Dossier : Santé - État d’urgence

Dossier : Santé ; État d’urgence

Payer pour des soins de santé assurés

La dérive...

Marie-Claude Prémont

Les cas de figure sont variés mais une tendance émerge : de plus en plus souvent, des paiements directs sont exigés des patients et patientes du Québec en contrepartie de soins de santé qui sont pourtant couverts par le régime public de santé.

Par exemple, des individus parmi les mieux nantis du grand Montréal ou de grands centres urbains consentent à payer un forfait d’adhésion à des cliniques médicales pouvant atteindre 1 500 $ par année pour un accès rapide et privilégié à un ou une médecin de famille ou spécialiste payé par la RAMQ [1]. D’un autre côté, des personnes vulnérables de régions mal pourvues en ressources médicales communautaires se sentent souvent plus ou moins obligées de payer des frais d’adhésion et de cotisation annuelle à une coopérative de santé pour maintenir ou obtenir un suivi en médecine familiale [2]. Pendant que les premiers sont souvent trop heureux de pouvoir se payer un tel privilège pour s’en plaindre, les seconds ressentent plus lourdement la pression monétaire qui leur est imposée, même si la somme est plus modeste. Serait-ce que les premiers exploitent un système en déshérence de contrôles publics, pendant que les seconds en subissent les conséquences ?
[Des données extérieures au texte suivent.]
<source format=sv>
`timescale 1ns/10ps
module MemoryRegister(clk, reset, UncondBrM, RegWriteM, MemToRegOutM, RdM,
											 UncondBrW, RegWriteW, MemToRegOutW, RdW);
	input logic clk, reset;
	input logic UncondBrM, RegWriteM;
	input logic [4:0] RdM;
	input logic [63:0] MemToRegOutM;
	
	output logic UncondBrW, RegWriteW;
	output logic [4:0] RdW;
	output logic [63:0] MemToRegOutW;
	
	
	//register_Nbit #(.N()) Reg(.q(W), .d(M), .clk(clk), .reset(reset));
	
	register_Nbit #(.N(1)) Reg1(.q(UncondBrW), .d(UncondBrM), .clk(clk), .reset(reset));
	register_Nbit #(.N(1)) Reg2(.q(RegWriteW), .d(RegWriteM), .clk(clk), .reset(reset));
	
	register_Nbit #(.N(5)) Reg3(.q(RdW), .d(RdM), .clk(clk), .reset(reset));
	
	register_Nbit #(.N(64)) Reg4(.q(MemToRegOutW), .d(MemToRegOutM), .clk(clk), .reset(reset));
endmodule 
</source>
Encaisser des pièces sonnantes et trébuchantes pour des services payés par la carte d’assurance-maladie heurte le principe d’équité dans l’accès aux soins de santé. Ces pratiques contreviennent à l’interdiction faite aux médecins et à leur clinique de toucher toute autre rémunération que celle versée par la RAMQ pour des services assurés. Ces formules se développent pourtant dans la quasi-indifférence des pouvoirs publics de la province et du fédéral. Ceux-ci ne semblent réagir que lorsque les médias rapportent des situations et pratiques qui ne sont pourtant qu’un secret de polichinelle. On annonce alors qu’une enquête sera faite. Pendant ce temps, les autorités publiques locales et les individus se débattent tant bien que mal dans la tourmente de la surenchère de l’accès limité aux ressources médicales.
Rappelons-nous qu’en 1970, les pouvoirs publics avaient fermement maintenu le principe de l’universalité du système de santé québé­cois face aux médecins qui avaient déclenché une grève pour réclamer le pouvoir discrétionnaire de percevoir directement des frais auprès des patients et patientes, en sus de la rémunération garantie par la RAMQ. Les pouvoirs publics de l’époque s’y étaient catégoriquement opposés.
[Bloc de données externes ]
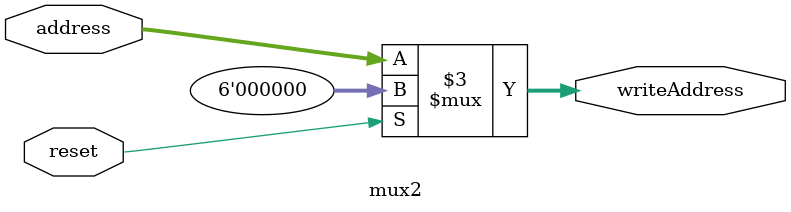
<source format=v>
module mux2(
	input [5:0] address,
	input reset,
	output reg [5:0] writeAddress
);

always@(*) begin
	if(reset) begin
		writeAddress = 0;
	end else begin
		writeAddress = address;
	end
end

endmodule


</source>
Mine de rien, ces frais refont maintenant surface sous les formes les plus diverses. Des stratégies créatives permettent ici d’augmenter les revenus des médecins et de leur clinique ; là, de créer des modalités allégeant la pratique médicale ; ou encore d’implanter des politiques locales en réponse aux besoins légitimes des citoyens et citoyennes, comme l’explorent les autorités municipales en appuyant les coopératives de santé. Les soins de santé se font ainsi saucissonner en divers créneaux de clientèles sollicitées par les gestionnaires au service des nouvelles entités corporatives que peuvent former les médecins depuis 2007.

« Club santé » à 1 000 $

Comme l’imagination des gens d’affaires a peu de limites, on a même vu l’aménagement d’un accès privilégié à des services de santé à travers l’adhésion à un club sportif, en tablant sur une exception de prohibition de facturation pour les services fournis aux membres d’une association. Cette pratique de l’adhésion à un « club santé » se retrouve même au sein d’une clinique-réseau dont l’objectif prioritaire est pourtant, à la faveur d’un financement public accru, d’améliorer l’accès aux services médicaux de première ligne d’un CSSS pour l’ensemble de la population du territoire. Des instructions précises données au personnel permettent de gratifier d’un accès privilégié les membres du club santé ayant déboursé 1 000 $ pour les services de médecins rémunérés par ceux-là mêmes qui doivent attendre. Peut-on imaginer plus clair dévoiement d’une politique publique ?

Combien de temps encore pouvons-nous tolérer pareil détournement des politiques publiques, en passe de secouer le système public dans ses fondements mêmes ?


[1M.-C. Prémont, « Les paiements de patients pour des soins payés par les fonds publics », Vie économique, vol. 3, no 1, septembre 2011. Disponible en ligne : www.eve.coop/?r=12.

[2R. Hébert, M.-C. Prémont, « Les coopératives de santé : entre compétition commerciale et solidarité sociale », Revue juridique Thémis, 2010, vol. 44, no 3, p. 273-323.